For years, I was the living embodiment of that classic Private Eye cartoon by (I think) Barry Fantoni: Two men. One says: ‘I’m writing a book’. The other replies: ‘Neither am I.’
The Book lived in my head as a fantastic possibility. I could do it any time, and it would be amazing. Any time. All I had to do was sit in front of a keyboard and the gilded prose would flow and flow and flow.
Well, I sat in front of a keyboard a lot, and words did flow. Unfortunately, they mainly flowed into Twitter, in the form of stupid gags, endless variations on the same Brexit diatribe and updates about my pets.
If there was a market for books about smart-arse pets who hate Brexit, I could’ve had at least three novels gathering dust at Waterstones by now.
Just over two weeks into a break from Twitter, though, and my Great Idea has already turned into 30,000 words of a projected 90,000-word novel. They’re good words, too, some of them, and my initial Great Idea has spawned dozens of other Reasonably Good Ideas which have joined hands and become an actual plot, about proper characters in a real place.
The big breakthrough was the realisation – which doesn’t seem to have dawned over years of reading it in numerous articles, blogs and books – that the first draft doesn’t have to be perfect. It just has to exist. Instead of toiling away at the same four or five hundred words, prodding and poking them in the hope they’ll suddenly start to sparkle, I’ve just been chucking words on the page. Piling them up until there are paragraphs of the things, turning into pages and then chapters.
That approach – built up over the structure of a detailed-but-flexible plan and lots of research – has paid dividends. The spontaneity has freed my brain to inject into the story ideas and characters which have grown from small asides into important parts of the work. It turns out that endless Neither Am I tinkering is no match for actually creating on the hoof.
I’m prepared for the shock when I finish the first draft and realise how much rubbish I’ve put down. It’s part of the deal. Second, third and fourth draft (and beyond) will probably deliver similar but hopefully diminishing shocks, until I eventually have something to show people. I’m already excited about that bit.

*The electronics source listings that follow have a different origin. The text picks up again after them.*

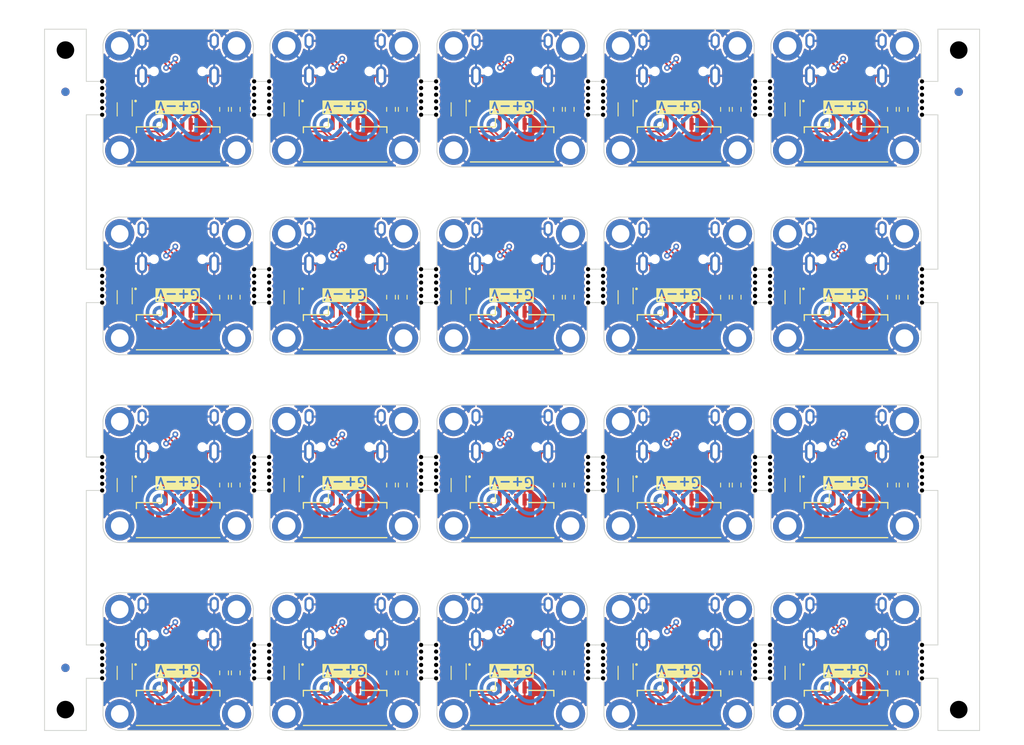
<source format=kicad_pcb>
(kicad_pcb
	(version 20240108)
	(generator "pcbnew")
	(generator_version "8.0")
	(general
		(thickness 1.6)
		(legacy_teardrops no)
	)
	(paper "A4")
	(layers
		(0 "F.Cu" signal)
		(31 "B.Cu" signal)
		(32 "B.Adhes" user "B.Adhesive")
		(33 "F.Adhes" user "F.Adhesive")
		(34 "B.Paste" user)
		(35 "F.Paste" user)
		(36 "B.SilkS" user "B.Silkscreen")
		(37 "F.SilkS" user "F.Silkscreen")
		(38 "B.Mask" user)
		(39 "F.Mask" user)
		(40 "Dwgs.User" user "User.Drawings")
		(41 "Cmts.User" user "User.Comments")
		(42 "Eco1.User" user "User.Eco1")
		(43 "Eco2.User" user "User.Eco2")
		(44 "Edge.Cuts" user)
		(45 "Margin" user)
		(46 "B.CrtYd" user "B.Courtyard")
		(47 "F.CrtYd" user "F.Courtyard")
		(48 "B.Fab" user)
		(49 "F.Fab" user)
	)
	(setup
		(pad_to_mask_clearance 0)
		(allow_soldermask_bridges_in_footprints no)
		(aux_axis_origin 92.499 20)
		(grid_origin 92.499 20)
		(pcbplotparams
			(layerselection 0x00010fc_ffffffff)
			(plot_on_all_layers_selection 0x0000000_00000000)
			(disableapertmacros no)
			(usegerberextensions yes)
			(usegerberattributes yes)
			(usegerberadvancedattributes yes)
			(creategerberjobfile no)
			(dashed_line_dash_ratio 12.000000)
			(dashed_line_gap_ratio 3.000000)
			(svgprecision 4)
			(plotframeref no)
			(viasonmask no)
			(mode 1)
			(useauxorigin yes)
			(hpglpennumber 1)
			(hpglpenspeed 20)
			(hpglpendiameter 15.000000)
			(pdf_front_fp_property_popups yes)
			(pdf_back_fp_property_popups yes)
			(dxfpolygonmode yes)
			(dxfimperialunits yes)
			(dxfusepcbnewfont yes)
			(psnegative no)
			(psa4output no)
			(plotreference yes)
			(plotvalue yes)
			(plotfptext yes)
			(plotinvisibletext no)
			(sketchpadsonfab no)
			(subtractmaskfromsilk no)
			(outputformat 1)
			(mirror no)
			(drillshape 0)
			(scaleselection 1)
			(outputdirectory "c3-mod-panelized-gerber/")
		)
	)
	(net 0 "")
	(net 1 "Board_0-D+")
	(net 2 "Board_0-D-")
	(net 3 "Board_0-DN")
	(net 4 "Board_0-DP")
	(net 5 "Board_0-GND")
	(net 6 "Board_0-Net-(J1-CC1)")
	(net 7 "Board_0-Net-(J1-CC2)")
	(net 8 "Board_0-UVCC")
	(net 9 "Board_0-unconnected-(J1-SBU1-PadA8)")
	(net 10 "Board_0-unconnected-(J1-SBU2-PadB8)")
	(net 11 "Board_1-D+")
	(net 12 "Board_1-D-")
	(net 13 "Board_1-DN")
	(net 14 "Board_1-DP")
	(net 15 "Board_1-GND")
	(net 16 "Board_1-Net-(J1-CC1)")
	(net 17 "Board_1-Net-(J1-CC2)")
	(net 18 "Board_1-UVCC")
	(net 19 "Board_1-unconnected-(J1-SBU1-PadA8)")
	(net 20 "Board_1-unconnected-(J1-SBU2-PadB8)")
	(net 21 "Board_2-D+")
	(net 22 "Board_2-D-")
	(net 23 "Board_2-DN")
	(net 24 "Board_2-DP")
	(net 25 "Board_2-GND")
	(net 26 "Board_2-Net-(J1-CC1)")
	(net 27 "Board_2-Net-(J1-CC2)")
	(net 28 "Board_2-UVCC")
	(net 29 "Board_2-unconnected-(J1-SBU1-PadA8)")
	(net 30 "Board_2-unconnected-(J1-SBU2-PadB8)")
	(net 31 "Board_3-D+")
	(net 32 "Board_3-D-")
	(net 33 "Board_3-DN")
	(net 34 "Board_3-DP")
	(net 35 "Board_3-GND")
	(net 36 "Board_3-Net-(J1-CC1)")
	(net 37 "Board_3-Net-(J1-CC2)")
	(net 38 "Board_3-UVCC")
	(net 39 "Board_3-unconnected-(J1-SBU1-PadA8)")
	(net 40 "Board_3-unconnected-(J1-SBU2-PadB8)")
	(net 41 "Board_4-D+")
	(net 42 "Board_4-D-")
	(net 43 "Board_4-DN")
	(net 44 "Board_4-DP")
	(net 45 "Board_4-GND")
	(net 46 "Board_4-Net-(J1-CC1)")
	(net 47 "Board_4-Net-(J1-CC2)")
	(net 48 "Board_4-UVCC")
	(net 49 "Board_4-unconnected-(J1-SBU1-PadA8)")
	(net 50 "Board_4-unconnected-(J1-SBU2-PadB8)")
	(net 51 "Board_5-D+")
	(net 52 "Board_5-D-")
	(net 53 "Board_5-DN")
	(net 54 "Board_5-DP")
	(net 55 "Board_5-GND")
	(net 56 "Board_5-Net-(J1-CC1)")
	(net 57 "Board_5-Net-(J1-CC2)")
	(net 58 "Board_5-UVCC")
	(net 59 "Board_5-unconnected-(J1-SBU1-PadA8)")
	(net 60 "Board_5-unconnected-(J1-SBU2-PadB8)")
	(net 61 "Board_6-D+")
	(net 62 "Board_6-D-")
	(net 63 "Board_6-DN")
	(net 64 "Board_6-DP")
	(net 65 "Board_6-GND")
	(net 66 "Board_6-Net-(J1-CC1)")
	(net 67 "Board_6-Net-(J1-CC2)")
	(net 68 "Board_6-UVCC")
	(net 69 "Board_6-unconnected-(J1-SBU1-PadA8)")
	(net 70 "Board_6-unconnected-(J1-SBU2-PadB8)")
	(net 71 "Board_7-D+")
	(net 72 "Board_7-D-")
	(net 73 "Board_7-DN")
	(net 74 "Board_7-DP")
	(net 75 "Board_7-GND")
	(net 76 "Board_7-Net-(J1-CC1)")
	(net 77 "Board_7-Net-(J1-CC2)")
	(net 78 "Board_7-UVCC")
	(net 79 "Board_7-unconnected-(J1-SBU1-PadA8)")
	(net 80 "Board_7-unconnected-(J1-SBU2-PadB8)")
	(net 81 "Board_8-D+")
	(net 82 "Board_8-D-")
	(net 83 "Board_8-DN")
	(net 84 "Board_8-DP")
	(net 85 "Board_8-GND")
	(net 86 "Board_8-Net-(J1-CC1)")
	(net 87 "Board_8-Net-(J1-CC2)")
	(net 88 "Board_8-UVCC")
	(net 89 "Board_8-unconnected-(J1-SBU1-PadA8)")
	(net 90 "Board_8-unconnected-(J1-SBU2-PadB8)")
	(net 91 "Board_9-D+")
	(net 92 "Board_9-D-")
	(net 93 "Board_9-DN")
	(net 94 "Board_9-DP")
	(net 95 "Board_9-GND")
	(net 96 "Board_9-Net-(J1-CC1)")
	(net 97 "Board_9-Net-(J1-CC2)")
	(net 98 "Board_9-UVCC")
	(net 99 "Board_9-unconnected-(J1-SBU1-PadA8)")
	(net 100 "Board_9-unconnected-(J1-SBU2-PadB8)")
	(net 101 "Board_10-D+")
	(net 102 "Board_10-D-")
	(net 103 "Board_10-DN")
	(net 104 "Board_10-DP")
	(net 105 "Board_10-GND")
	(net 106 "Board_10-Net-(J1-CC1)")
	(net 107 "Board_10-Net-(J1-CC2)")
	(net 108 "Board_10-UVCC")
	(net 109 "Board_10-unconnected-(J1-SBU1-PadA8)")
	(net 110 "Board_10-unconnected-(J1-SBU2-PadB8)")
	(net 111 "Board_11-D+")
	(net 112 "Board_11-D-")
	(net 113 "Board_11-DN")
	(net 114 "Board_11-DP")
	(net 115 "Board_11-GND")
	(net 116 "Board_11-Net-(J1-CC1)")
	(net 117 "Board_11-Net-(J1-CC2)")
	(net 118 "Board_11-UVCC")
	(net 119 "Board_11-unconnected-(J1-SBU1-PadA8)")
	(net 120 "Board_11-unconnected-(J1-SBU2-PadB8)")
	(net 121 "Board_12-D+")
	(net 122 "Board_12-D-")
	(net 123 "Board_12-DN")
	(net 124 "Board_12-DP")
	(net 125 "Board_12-GND")
	(net 126 "Board_12-Net-(J1-CC1)")
	(net 127 "Board_12-Net-(J1-CC2)")
	(net 128 "Board_12-UVCC")
	(net 129 "Board_12-unconnected-(J1-SBU1-PadA8)")
	(net 130 "Board_12-unconnected-(J1-SBU2-PadB8)")
	(net 131 "Board_13-D+")
	(net 132 "Board_13-D-")
	(net 133 "Board_13-DN")
	(net 134 "Board_13-DP")
	(net 135 "Board_13-GND")
	(net 136 "Board_13-Net-(J1-CC1)")
	(net 137 "Board_13-Net-(J1-CC2)")
	(net 138 "Board_13-UVCC")
	(net 139 "Board_13-unconnected-(J1-SBU1-PadA8)")
	(net 140 "Board_13-unconnected-(J1-SBU2-PadB8)")
	(net 141 "Board_14-D+")
	(net 142 "Board_14-D-")
	(net 143 "Board_14-DN")
	(net 144 "Board_14-DP")
	(net 145 "Board_14-GND")
	(net 146 "Board_14-Net-(J1-CC1)")
	(net 147 "Board_14-Net-(J1-CC2)")
	(net 148 "Board_14-UVCC")
	(net 149 "Board_14-unconnected-(J1-SBU1-PadA8)")
	(net 150 "Board_14-unconnected-(J1-SBU2-PadB8)")
	(net 151 "Board_15-D+")
	(net 152 "Board_15-D-")
	(net 153 "Board_15-DN")
	(net 154 "Board_15-DP")
	(net 155 "Board_15-GND")
	(net 156 "Board_15-Net-(J1-CC1)")
	(net 157 "Board_15-Net-(J1-CC2)")
	(net 158 "Board_15-UVCC")
	(net 159 "Board_15-unconnected-(J1-SBU1-PadA8)")
	(net 160 "Board_15-unconnected-(J1-SBU2-PadB8)")
	(net 161 "Board_16-D+")
	(net 162 "Board_16-D-")
	(net 163 "Board_16-DN")
	(net 164 "Board_16-DP")
	(net 165 "Board_16-GND")
	(net 166 "Board_16-Net-(J1-CC1)")
	(net 167 "Board_16-Net-(J1-CC2)")
	(net 168 "Board_16-UVCC")
	(net 169 "Board_16-unconnected-(J1-SBU1-PadA8)")
	(net 170 "Board_16-unconnected-(J1-SBU2-PadB8)")
	(net 171 "Board_17-D+")
	(net 172 "Board_17-D-")
	(net 173 "Board_17-DN")
	(net 174 "Board_17-DP")
	(net 175 "Board_17-GND")
	(net 176 "Board_17-Net-(J1-CC1)")
	(net 177 "Board_17-Net-(J1-CC2)")
	(net 178 "Board_17-UVCC")
	(net 179 "Board_17-unconnected-(J1-SBU1-PadA8)")
	(net 180 "Board_17-unconnected-(J1-SBU2-PadB8)")
	(net 181 "Board_18-D+")
	(net 182 "Board_18-D-")
	(net 183 "Board_18-DN")
	(net 184 "Board_18-DP")
	(net 185 "Board_18-GND")
	(net 186 "Board_18-Net-(J1-CC1)")
	(net 187 "Board_18-Net-(J1-CC2)")
	(net 188 "Board_18-UVCC")
	(net 189 "Board_18-unconnected-(J1-SBU1-PadA8)")
	(net 190 "Board_18-unconnected-(J1-SBU2-PadB8)")
	(net 191 "Board_19-D+")
	(net 192 "Board_19-D-")
	(net 193 "Board_19-DN")
	(net 194 "Board_19-DP")
	(net 195 "Board_19-GND")
	(net 196 "Board_19-Net-(J1-CC1)")
	(net 197 "Board_19-Net-(J1-CC2)")
	(net 198 "Board_19-UVCC")
	(net 199 "Board_19-unconnected-(J1-SBU1-PadA8)")
	(net 200 "Board_19-unconnected-(J1-SBU2-PadB8)")
	(footprint "MountingHole:MountingHole_2.2mm_M2_DIN965_Pad" (layer "F.Cu") (at 141.5 57))
	(footprint "NPTH" (layer "F.Cu") (at 197.6 26.25))
	(footprint "u1:USB_C_Receptacle_HRO_TYPE-C-31-M-12" (layer "F.Cu") (at 188.5 67.45 180))
	(footprint "MountingHole:MountingHole_2.2mm_M2_DIN965_Pad" (layer "F.Cu") (at 175.5 34.5))
	(footprint "NPTH" (layer "F.Cu") (at 179.4 96.15))
	(footprint "NPTH" (layer "F.Cu") (at 99.4 28.65))
	(footprint "NPTH" (layer "F.Cu") (at 159.4 96.15))
	(footprint "MountingHole:MountingHole_2.2mm_M2_DIN965_Pad" (layer "F.Cu") (at 101.5 22))
	(footprint "u1:USB_C_Receptacle_HRO_TYPE-C-31-M-12" (layer "F.Cu") (at 128.5 22.45 180))
	(footprint "NPTH" (layer "F.Cu") (at 197.6 27.85))
	(footprint "NPTH" (layer "F.Cu") (at 179.4 49.55))
	(footprint "NPTH" (layer "F.Cu") (at 99.4 96.95))
	(footprint "NPTH" (layer "F.Cu") (at 157.6 71.25))
	(footprint "NPTH" (layer "F.Cu") (at 197.6 50.35))
	(footprint "Package_TO_SOT_SMD:SOT-666" (layer "F.Cu") (at 162.1 97.1 -90))
	(footprint "MountingHole:MountingHole_2.2mm_M2_DIN965_Pad" (layer "F.Cu") (at 155.5 67))
	(footprint "Package_TO_SOT_SMD:SOT-666" (layer "F.Cu") (at 142.1 74.6 -90))
	(footprint "MountingHole:MountingHole_2.2mm_M2_DIN965_Pad" (layer "F.Cu") (at 121.5 57))
	(footprint "u1:USB_C_Receptacle_HRO_TYPE-C-31-M-12" (layer "F.Cu") (at 168.5 22.45 180))
	(footprint "NPTH" (layer "F.Cu") (at 159.4 93.75))
	(footprint "NPTH" (layer "F.Cu") (at 117.6 72.05))
	(footprint "Package_TO_SOT_SMD:SOT-666" (layer "F.Cu") (at 102.1 74.6 -90))
	(footprint "MountingHole:MountingHole_2.2mm_M2_DIN965_Pad" (layer "F.Cu") (at 161.5 79.5))
	(footprint "NPTH" (layer "F.Cu") (at 119.4 30.25))
	(footprint "u1:USB_C_Receptacle_HRO_TYPE-C-31-M-12" (layer "F.Cu") (at 108.5 44.95 180))
	(footprint "NPTH" (layer "F.Cu") (at 177.6 97.75))
	(footprint "NPTH" (layer "F.Cu") (at 177.6 94.55))
	(footprint "NPTH" (layer "F.Cu") (at 197.6 29.45))
	(footprint "MountingHole:MountingHole_2.2mm_M2_DIN965_Pad" (layer "F.Cu") (at 101.5 67))
	(footprint "NPTH" (layer "F.Cu") (at 119.4 75.25))
	(footprint "NPTH" (layer "F.Cu") (at 117.6 71.25))
	(footprint "Package_TO_SOT_SMD:SOT-666" (layer "F.Cu") (at 162.1 74.6 -90))
	(footprint "NPTH" (layer "F.Cu") (at 99.4 94.55))
	(footprint "u1:USB_C_Receptacle_HRO_TYPE-C-31-M-12" (layer "F.Cu") (at 148.5 89.95 180))
	(footprint "Resistor_SMD:R_0603_1608Metric" (layer "F.Cu") (at 174 29.6 -90))
	(footprint "NPTH" (layer "F.Cu") (at 117.6 51.15))
	(footprint "NPTH" (layer "F.Cu") (at 119.4 95.35))
	(footprint "MountingHole:MountingHole_2.2mm_M2_DIN965_Pad" (layer "F.Cu") (at 115.5 22))
	(footprint "NPTH" (layer "F.Cu") (at 117.6 97.75))
	(footprint "MountingHole:MountingHole_2.2mm_M2_DIN965_Pad" (layer "F.Cu") (at 135.5 67))
	(footprint "NPTH" (layer "F.Cu") (at 197.6 52.75))
	(footprint "MountingHole:MountingHole_2.2mm_M2_DIN965_Pad" (layer "F.Cu") (at 181.5 102))
	(footprint "u1:USB_C_Receptacle_HRO_TYPE-C-31-M-12" (layer "F.Cu") (at 108.5 89.95 180))
	(footprint "NPTH" (layer "F.Cu") (at 99.4 48.75))
	(footprint "NPTH" (layer "F.Cu") (at 94.999 101.5))
	(footprint "MountingHole:MountingHole_2.2mm_M2_DIN965_Pad" (layer "F.Cu") (at 155.5 57))
	(footprint "u1:USB_C_Receptacle_HRO_TYPE-C-31-M-12" (layer "F.Cu") (at 128.5 67.45 180))
	(footprint "NPTH" (layer "F.Cu") (at 202.001 101.5))
	(footprint "Resistor_SMD:R_0603_1608Metric" (layer "F.Cu") (at 195.4 97.1 90))
	(footprint "MountingHole:MountingHole_2.2mm_M2_DIN965_Pad" (layer "F.Cu") (at 155.5 44.5))
	(footprint "MountingHole:MountingHole_2.2mm_M2_DIN965_Pad" (layer "F.Cu") (at 115.5 79.5))
	(footprint "NPTH" (layer "F.Cu") (at 177.6 93.75))
	(footprint "MountingHole:MountingHole_2.2mm_M2_DIN965_Pad" (layer "F.Cu") (at 155.5 89.5))
	(footprint "MountingHole:MountingHole_2.2mm_M2_DIN965_Pad" (layer "F.Cu") (at 195.5 79.5))
	(footprint "Resistor_SMD:R_0603_1608Metric" (layer "F.Cu") (at 175.4 74.6 90))
	(footprint "NPTH" (layer "F.Cu") (at 137.6 94.55))
	(footprint "NPTH" (layer "F.Cu") (at 157.6 52.75))
	(footprint "NPTH" (layer "F.Cu") (at 119.4 93.75))
	(footprint "NPTH" (layer "F.Cu") (at 99.4 95.35))
	(footprint "NPTH" (layer "F.Cu") (at 157.6 96.95))
	(footprint "NPTH" (layer "F.Cu") (at 117.6 73.65))
	(footprint "NPTH" (layer "F.Cu") (at 99.4 27.05))
	(footprint "NPTH" (layer "F.Cu") (at 157.6 30.25))
	(footprint "MountingHole:MountingHole_2.2mm_M2_DIN965_Pad" (layer "F.Cu") (at 195.5 57))
	(footprint "NPTH" (layer "F.Cu") (at 117.6 96.15))
	(footprint "u1:FPC_4P_1.0mm" (layer "F.Cu") (at 108.5 53.2))
	(footprint "NPTH" (layer "F.Cu") (at 157.6 72.05))
	(footprint "Package_TO_SOT_SMD:SOT-666" (layer "F.Cu") (at 102.1 52.1 -90))
	(footprint "NPTH" (layer "F.Cu") (at 137.6 30.25))
	(footprint "NPTH" (layer "F.Cu") (at 117.6 29.45))
	(footprint "NPTH" (layer "F.Cu") (at 139.4 96.95))
	(footprint "NPTH" (layer "F.Cu") (at 139.4 93.75))
	(footprint "NPTH"
		(layer "F.Cu")
		(uuid "29f9ff34-56d8-4f84-8740-7c312a740764")
		(at 179.4 94.55)
		(property "Reference" "KiKit_MB_39_5"
			(at 0 0.5 0)
			(layer "F.SilkS")
			(hide yes)
			(uuid "08d7a30d-320f-4c6b-a988-6017e81480c1")
			(effects
				(font
					(size 1 1)
					(thick
... [3452311 chars truncated]
</source>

This isn’t my first attempt. There have been a few, none good. My previous effort dented my confidence and gave me the perfect excuse to give up on writing for a long time when it turned out that agents and publishers weren’t clamouring to get their mitts on a lumpy mess of under-revised Neil Gaiman pastiche. Who knew?
This time feels different. The Great Idea still feels great. The writing is rough, but it’s got energy and direction – and will hopefully develop some polish and better grammatical manners in the next few drafts. The characters are breathing and beginning to do things that surprise me.
Meanwhile, Twitter seems to be getting along just fine without regular interjections from me about the absolute fuckery of Boris Johnson and his pals and paymasters. Every day I feel less urge to reach for my phone each time an inane gag floats through my subconscious.
I think I’ll stay in the world of The Book for a bit longer. It’s a lot more fun than the real world right now and, despite the bizarre things going on in my imaginary world, a good deal safer.